When you own a pet and rent you probably already know it is much harder to find a new home. Understandably, many landlords are reluctant to rent to pet owners since some owners allow their animals to damage property or disturb neighbors.
Fortunately, these people are the exception. However, that doesn’t make it any easier for responsible pet owners to find accommodations. Here are a few suggestions to get you and your pet into a new home.
Allot Additional Time
Pet owners have fewer places to choose from so they should start their search at least a few months before they need to move. The Humane Society of the United States suggests you contact a local real estate professional, network with friends and family, and regularly check websites and community message boards for leads.
Don’t try to hide the fact you own a pet. If the landlord discovers you’ve been dishonest they can terminate your rental agreement. Don’t risk it – it’s far better to let them know. Sometimes landlords advertise “no pets,” but they’re actually only worried about specific breeds.
Ask Past Landlords for References
If you’ve lived in a rental property with a pet, ask your past landlord for a letter of reference. Landlords want to know you and your pet behave responsibly, including respecting their property and other tenants.
View The Property
Desperate pet owners may grab onto an available rental without thoroughly assessing its’ suitability. Some units are too small to accommodate a pet while others have thin walls that don’t block the sounds from other pets. Visiting the property gives you a chance to talk to other tenants to discover what the landlord is like and what it’s like to live in the building with a pet.
Arrange a Meeting
If the property looks promising, ask the landlord if they would like to meet your pet. Sometimes this is the deciding factor for a landlord if they’re still not sure whether they want to rent to a pet owner.
Well-socialized, friendly, spayed or neutered, flea-treated, and trained animals are often what landlords want to see before they say, “Yes!”
Propose a Trial Period
If the landlord is still hemming and hawing, suggest a short-term trial period so they can judge whether you and your pet suit the property and their expectations. Put the arrangements in the rental agreement and expect to pay an additional pet deposit too.
Don’t Add Pets Without Permission
Enthusiastic pet owners may assume they can adopt or buy another pet when their property is “pet-friendly.” However, your rental agreement may specify how many pets you can have and sometimes the size and breed, too. Besides, it’s the polite thing to do.
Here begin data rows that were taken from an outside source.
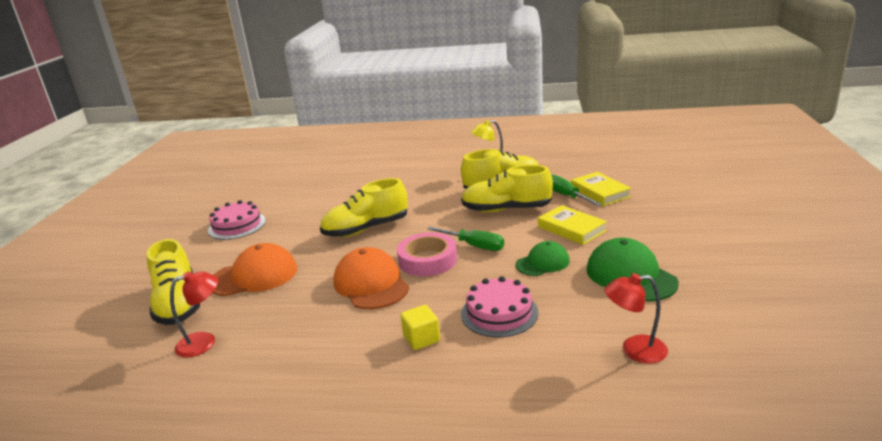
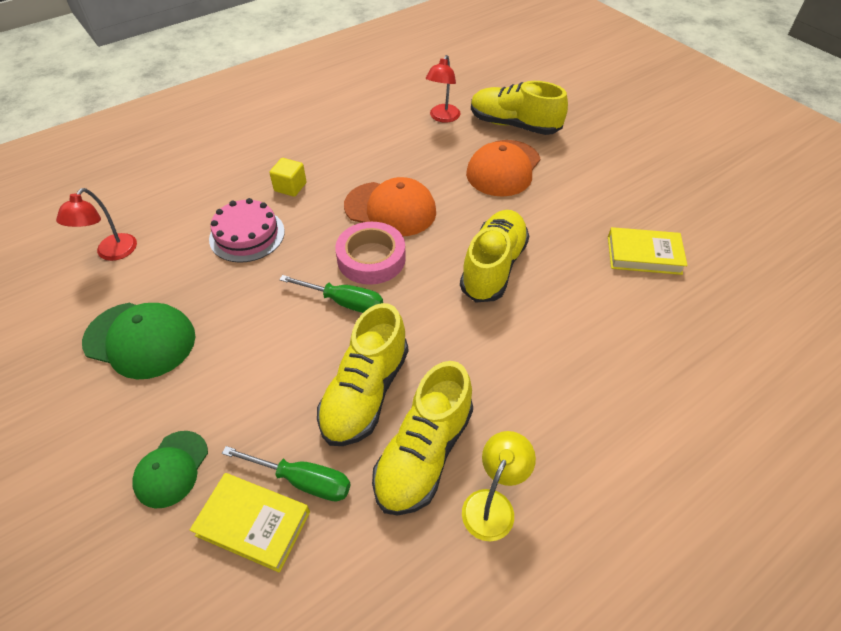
camera: 135 degrees right, 25 degrees up
pink cake [208,200,266,240] -> none
green screwdriver [427,227,504,251] -> green screwdriver turned 150 degrees counterclockwise [279,275,383,313]
yellow shoe [461,165,553,212] -> yellow shoe turned 150 degrees clockwise [317,303,408,446]
green cap [515,241,570,276] -> green cap moved to [132,431,208,508]
yellow book [538,205,607,245] -> yellow book moved to [608,227,688,275]
red lamp [604,273,668,363] -> red lamp turned 150 degrees clockwise [56,188,137,261]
Read Rental Agreement Carefully
The language in your rental agreement is the only thing that counts if there’s ever a problem. Ensure the rental agreement states you’re entitled to keep a pet.
If it says “no pets,” replace it with an appropriate clause. Both you and the landlord should initial the change. If the landlord wants a security deposit for your pet, it should also be in the rental agreement. Once you and the landlord sign ask for a copy of the rental agreement and store it in a safe place.
If a landlord allows a pet, act responsibly and care for your pet. You’ll also want to carry renters insurance should something go awry. Renters insurance covers damage to other people’s property and liability should your pet hurt someone and they decide to sue.